Le ministre allemand des affaires étrangères, Heiko Maas, qui vient de se rendre à Athènes et à Ankara dans le cadre d’une navette diplomatique visant à désamorcer les tensions et à amener les deux parties à la table des négociations, a averti le 25 août que “la situation actuelle en Méditerranée orientale joue avec le feu, et toute étincelle – aussi petite soit-elle – pourrait conduire à une catastrophe”, a déclaré M. Maas après avoir rencontré son homologue grec, Nikos Dendias.

Bien que la Grèce et la Turquie soient deux alliés de l’OTAN, elles sont historiquement des rivales acharnées avec une animosité mutuelle qui remonte à des siècles. Les deux pays s’affrontent pour les ressources énergétiques, tous deux revendiquant des droits d’exploration et d’exploitation en Méditerranée et tous deux ont lancé des exercices navals rivaux à proximité l’un de l’autre. Leurs armées sont en état d’alerte et les deux pays ont déployé des navires de guerre pour se suivre mutuellement.

Des membres des forces de défense israéliennes observent le décollage d’un avion à réaction F-16 grec sur la base aérienne d’Ovda, dans le désert du Néguev, près d’Eilat, dans le sud d’Israël, EPA-EFE//ABIR SULTAN

Le différend s’est étendu à l’Union européenne, M. Maas déclarant que l’Allemagne, et l’ensemble de l’Union européenne, seront aux côtés de la Grèce “dans une solidarité ferme”.

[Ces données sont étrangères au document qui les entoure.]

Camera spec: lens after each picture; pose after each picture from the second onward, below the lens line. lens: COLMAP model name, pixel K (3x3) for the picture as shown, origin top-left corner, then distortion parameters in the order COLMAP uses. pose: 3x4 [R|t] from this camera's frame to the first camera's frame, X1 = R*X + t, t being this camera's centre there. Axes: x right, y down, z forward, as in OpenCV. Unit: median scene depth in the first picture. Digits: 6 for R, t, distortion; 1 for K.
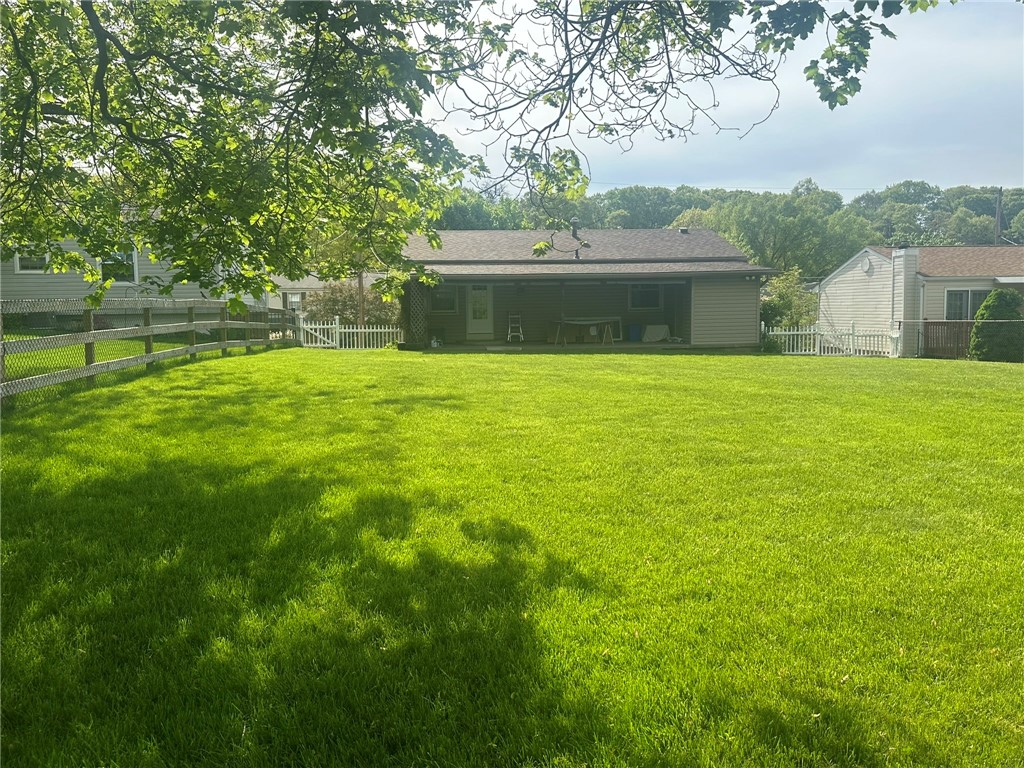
lens RADIAL K [[819.4, 0, 512.0], [0, 819.4, 384.0], [0, 0, 1]] dist [0.158231, -0.286626]
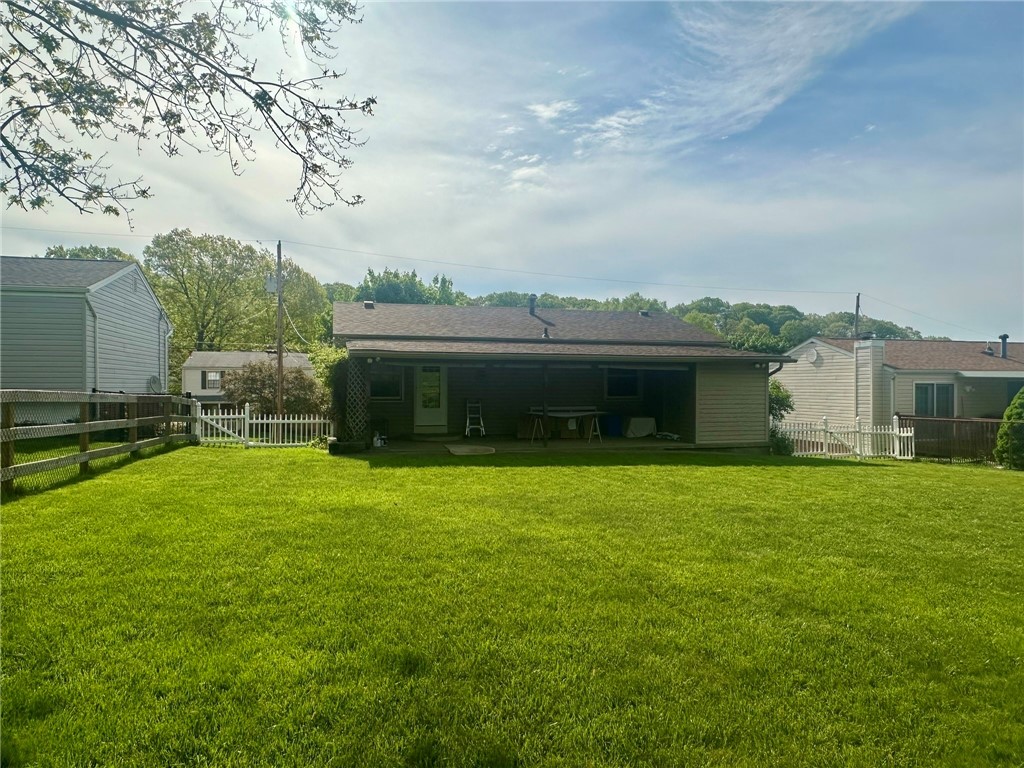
lens RADIAL K [[670.3, 0, 512.0], [0, 670.3, 384.0], [0, 0, 1]] dist [-0.004298, -0.000460]
pose [[0.988255, 0.016150, 0.151956, -0.066818], [-0.001490, 0.995371, -0.096100, -0.043168], [-0.152805, 0.094745, 0.983704, 0.369250]]
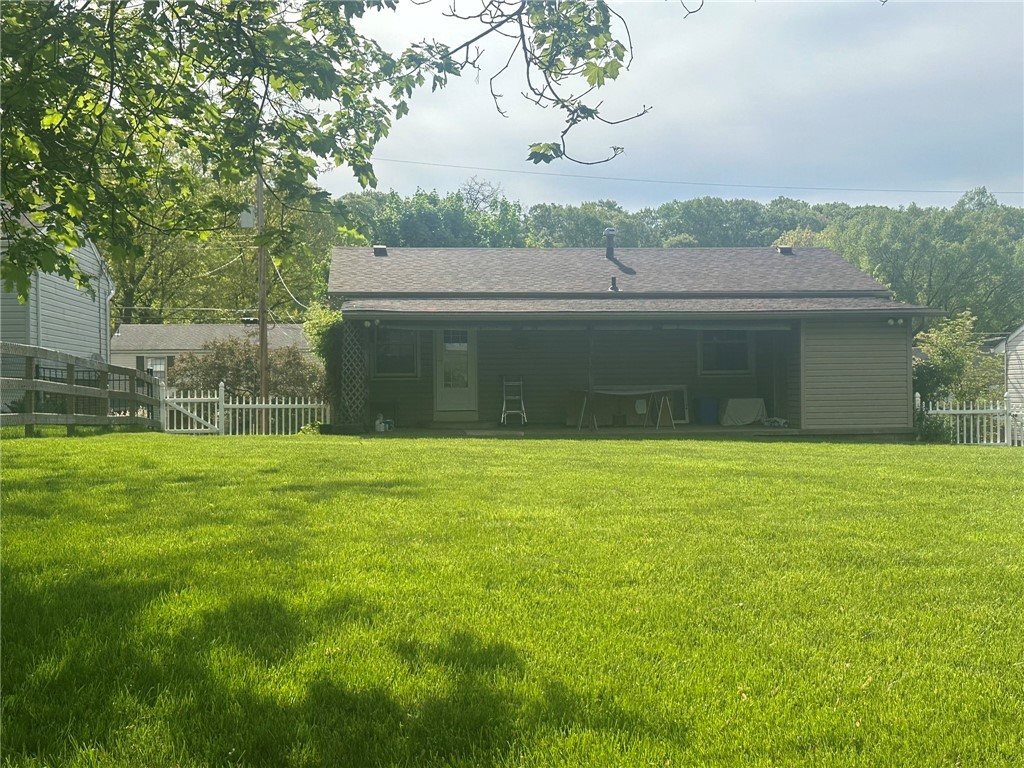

Le ministère chypriote de la défense a déclaré que des avions de guerre et des navires de la France, de l’Italie, de la Grèce et de Chypre organiseraient des exercices militaires aériens et maritimes en Méditerranée orientale à partir du 26 août. La France et la Grèce déploieront des avions et des navires de guerre dans le cadre de ces exercices, tandis que Chypre activera son système de défense aérienne pour tester ses capacités.

Ankara semble surcharger ses capacités et s’acharne à se faire de nouveaux ennemis chaque jour, a déclaré un analyste principal à la Nouvelle Europe. Les Turcs sont maintenant engagés militairement contre les Kurdes en Syrie et en Irak et apportent un soutien actif au combat aux forces gouvernementales anti-syriennes à Idlib. Erdogan a également impliqué ses militaires dans des opérations en cours en Libye et maintenant en Méditerranée, et il marche maintenant sur les pieds de tout le monde au Liban, dans la bande de Gaza, dans certaines parties de l’Afrique du Nord, et même jusqu’en Afghanistan.

Tout cela convient parfaitement à Moscou, pour l’instant, a averti l’analyste. Il en sera ainsi jusqu’à ce que le moment et le prix soient appropriés pour que le Kremlin joue un rôle constructif. À ce moment-là, Ankara se retrouve seule et débordée.